Maximum Spread of Vertex Degrees in a Simple Graph
Sergey Dmitrievich Onishchenko
TL;DR
This work investigates how far vertex degrees can spread in a simple graph by analyzing the minimum number of vertex pairs with degree difference less than a fixed $k$, denoted $h_k(G)$. It introduces the extremal value $f(n,k)=\min_G h_k(G)$ and provides an explicit construction $G_{n,k}$ achieving $h_k(G)=f_0(n,k)$, together with an upper bound $f(n,k)\le f_0(n,k)$ where $f_0(n,k)$ has a closed form in terms of $n$ and $k$. A central conjecture posits $f(n,k)=f_0(n,k)$ for all $n>k$, with the claim verified in several regimes: $k\le 2$, $k<n\le 2k$, $k|n$, and when the remainder $n\bmod k$ satisfies $\ge 2k/3$. The proofs develop a constructive extremal graph and a suite of lemmas using degree-interval partitions, Jensen-type convexity arguments, and detailed case analyses to bound $h_k(G)$ from below in the proven cases, linking the problem to combinatorial graph-structure constraints and related probabilistic spread results.
Abstract
We consider the following problem: let $n>k$ be natural numbers, and let $G$ be a graph on $n$ vertices (undirected, without loops or multiple edges).
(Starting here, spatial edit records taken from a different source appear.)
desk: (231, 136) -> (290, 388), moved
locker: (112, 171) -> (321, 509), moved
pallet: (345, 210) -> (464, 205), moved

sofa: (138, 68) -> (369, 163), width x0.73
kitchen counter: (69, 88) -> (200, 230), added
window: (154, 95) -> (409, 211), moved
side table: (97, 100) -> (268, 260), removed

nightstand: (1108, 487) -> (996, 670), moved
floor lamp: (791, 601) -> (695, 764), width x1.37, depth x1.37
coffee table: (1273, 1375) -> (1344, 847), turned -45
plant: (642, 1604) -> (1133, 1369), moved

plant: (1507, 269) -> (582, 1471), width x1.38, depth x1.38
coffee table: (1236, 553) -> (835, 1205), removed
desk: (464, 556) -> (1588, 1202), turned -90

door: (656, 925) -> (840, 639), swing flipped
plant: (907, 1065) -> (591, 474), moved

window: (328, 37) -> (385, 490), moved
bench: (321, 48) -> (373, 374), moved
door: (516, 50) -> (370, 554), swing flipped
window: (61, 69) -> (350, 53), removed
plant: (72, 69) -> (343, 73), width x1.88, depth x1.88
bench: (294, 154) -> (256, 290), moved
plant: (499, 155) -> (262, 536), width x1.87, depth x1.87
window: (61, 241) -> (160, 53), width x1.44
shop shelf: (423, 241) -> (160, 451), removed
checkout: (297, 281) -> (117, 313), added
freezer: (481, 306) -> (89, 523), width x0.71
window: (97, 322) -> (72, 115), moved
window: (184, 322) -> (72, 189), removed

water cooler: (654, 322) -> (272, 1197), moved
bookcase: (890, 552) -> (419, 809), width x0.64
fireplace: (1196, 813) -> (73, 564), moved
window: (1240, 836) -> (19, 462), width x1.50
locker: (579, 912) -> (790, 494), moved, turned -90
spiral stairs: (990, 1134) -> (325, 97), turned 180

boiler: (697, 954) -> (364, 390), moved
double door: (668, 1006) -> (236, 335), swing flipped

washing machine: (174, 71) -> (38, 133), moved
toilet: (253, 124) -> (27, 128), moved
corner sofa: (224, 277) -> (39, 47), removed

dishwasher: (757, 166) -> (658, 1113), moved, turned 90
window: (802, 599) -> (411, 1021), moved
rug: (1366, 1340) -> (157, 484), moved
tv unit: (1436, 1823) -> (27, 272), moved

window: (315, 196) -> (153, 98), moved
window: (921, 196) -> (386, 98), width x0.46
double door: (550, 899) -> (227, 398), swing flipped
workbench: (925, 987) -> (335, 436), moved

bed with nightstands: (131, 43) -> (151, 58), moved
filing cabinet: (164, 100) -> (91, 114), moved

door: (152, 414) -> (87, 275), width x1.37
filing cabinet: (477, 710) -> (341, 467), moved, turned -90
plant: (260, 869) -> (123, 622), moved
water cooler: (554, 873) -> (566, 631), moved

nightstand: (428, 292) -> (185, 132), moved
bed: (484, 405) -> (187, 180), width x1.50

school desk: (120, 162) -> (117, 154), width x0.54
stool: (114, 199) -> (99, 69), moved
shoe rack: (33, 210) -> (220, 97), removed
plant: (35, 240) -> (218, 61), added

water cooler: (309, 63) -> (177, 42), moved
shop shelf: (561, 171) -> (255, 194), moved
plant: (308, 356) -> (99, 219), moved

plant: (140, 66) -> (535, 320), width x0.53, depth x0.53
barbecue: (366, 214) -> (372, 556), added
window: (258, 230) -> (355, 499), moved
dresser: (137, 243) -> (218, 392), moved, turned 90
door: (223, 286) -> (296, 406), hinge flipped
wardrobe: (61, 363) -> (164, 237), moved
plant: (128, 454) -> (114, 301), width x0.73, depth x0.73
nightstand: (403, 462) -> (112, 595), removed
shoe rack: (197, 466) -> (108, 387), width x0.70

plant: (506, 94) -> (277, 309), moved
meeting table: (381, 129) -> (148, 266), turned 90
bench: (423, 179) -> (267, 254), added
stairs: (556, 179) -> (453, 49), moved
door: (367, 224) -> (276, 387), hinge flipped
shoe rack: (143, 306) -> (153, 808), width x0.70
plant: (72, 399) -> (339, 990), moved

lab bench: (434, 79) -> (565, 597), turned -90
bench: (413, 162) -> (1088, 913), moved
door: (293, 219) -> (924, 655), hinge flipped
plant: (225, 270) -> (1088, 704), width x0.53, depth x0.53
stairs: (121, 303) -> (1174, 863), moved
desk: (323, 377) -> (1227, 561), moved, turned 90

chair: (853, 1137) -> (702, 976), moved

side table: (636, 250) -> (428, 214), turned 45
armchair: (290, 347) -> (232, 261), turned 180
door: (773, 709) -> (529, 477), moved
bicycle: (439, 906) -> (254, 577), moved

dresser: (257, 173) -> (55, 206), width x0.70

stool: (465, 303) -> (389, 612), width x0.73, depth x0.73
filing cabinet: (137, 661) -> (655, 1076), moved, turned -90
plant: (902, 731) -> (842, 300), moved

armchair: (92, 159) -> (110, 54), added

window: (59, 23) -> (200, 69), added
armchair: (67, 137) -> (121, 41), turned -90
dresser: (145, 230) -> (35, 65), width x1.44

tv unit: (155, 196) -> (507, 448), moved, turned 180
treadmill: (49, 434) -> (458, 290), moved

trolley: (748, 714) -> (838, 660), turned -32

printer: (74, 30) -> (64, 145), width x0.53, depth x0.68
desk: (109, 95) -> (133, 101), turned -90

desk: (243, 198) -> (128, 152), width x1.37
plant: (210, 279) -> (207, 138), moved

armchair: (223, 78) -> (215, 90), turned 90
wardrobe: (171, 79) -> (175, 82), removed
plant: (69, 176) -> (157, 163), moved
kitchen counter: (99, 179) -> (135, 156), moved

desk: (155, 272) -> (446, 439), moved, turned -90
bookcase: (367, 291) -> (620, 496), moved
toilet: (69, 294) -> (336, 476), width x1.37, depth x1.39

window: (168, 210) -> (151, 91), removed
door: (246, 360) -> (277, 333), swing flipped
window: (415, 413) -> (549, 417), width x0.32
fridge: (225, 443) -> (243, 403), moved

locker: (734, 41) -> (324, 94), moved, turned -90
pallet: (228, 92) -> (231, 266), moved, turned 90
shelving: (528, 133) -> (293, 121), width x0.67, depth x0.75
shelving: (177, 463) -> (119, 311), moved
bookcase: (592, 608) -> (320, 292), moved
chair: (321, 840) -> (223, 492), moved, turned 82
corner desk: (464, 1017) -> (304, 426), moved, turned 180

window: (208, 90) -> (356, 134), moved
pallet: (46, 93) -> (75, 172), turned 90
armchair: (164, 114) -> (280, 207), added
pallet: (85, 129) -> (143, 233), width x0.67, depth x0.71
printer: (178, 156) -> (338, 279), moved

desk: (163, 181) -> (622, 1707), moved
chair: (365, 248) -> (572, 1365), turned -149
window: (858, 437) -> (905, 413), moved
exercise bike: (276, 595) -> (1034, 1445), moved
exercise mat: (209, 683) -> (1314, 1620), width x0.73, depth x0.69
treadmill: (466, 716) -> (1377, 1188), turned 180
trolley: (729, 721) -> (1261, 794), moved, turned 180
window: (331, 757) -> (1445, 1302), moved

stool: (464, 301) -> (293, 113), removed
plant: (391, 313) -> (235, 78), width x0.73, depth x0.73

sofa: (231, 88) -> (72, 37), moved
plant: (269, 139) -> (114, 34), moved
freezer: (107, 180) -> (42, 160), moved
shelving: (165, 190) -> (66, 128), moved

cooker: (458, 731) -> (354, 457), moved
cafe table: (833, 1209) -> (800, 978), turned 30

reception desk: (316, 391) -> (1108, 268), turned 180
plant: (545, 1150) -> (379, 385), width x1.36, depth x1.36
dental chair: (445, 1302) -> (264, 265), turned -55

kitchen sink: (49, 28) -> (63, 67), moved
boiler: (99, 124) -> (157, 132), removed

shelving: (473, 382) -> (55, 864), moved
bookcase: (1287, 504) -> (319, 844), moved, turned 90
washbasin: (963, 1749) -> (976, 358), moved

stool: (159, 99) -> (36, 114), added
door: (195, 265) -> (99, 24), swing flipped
Denote by $h_k(G)$ the number of unordered pairs of vertices in the graph $G$ whose degrees differ by less than $k$. We aim to determine the smallest possible value $f(n,k)$ of the quantity $h_k(G)$. Interest in this question is motivated by the fact that the bipartite analogue of the problem enabled S. Cichomski and F. Petrov to prove the Burdzy -- Pitman conjecture on the spread of independent coherent random variables. The problem has been solved under a number of restrictions on $n$ and $k$. A conjecture about the answer in the general case is also presented.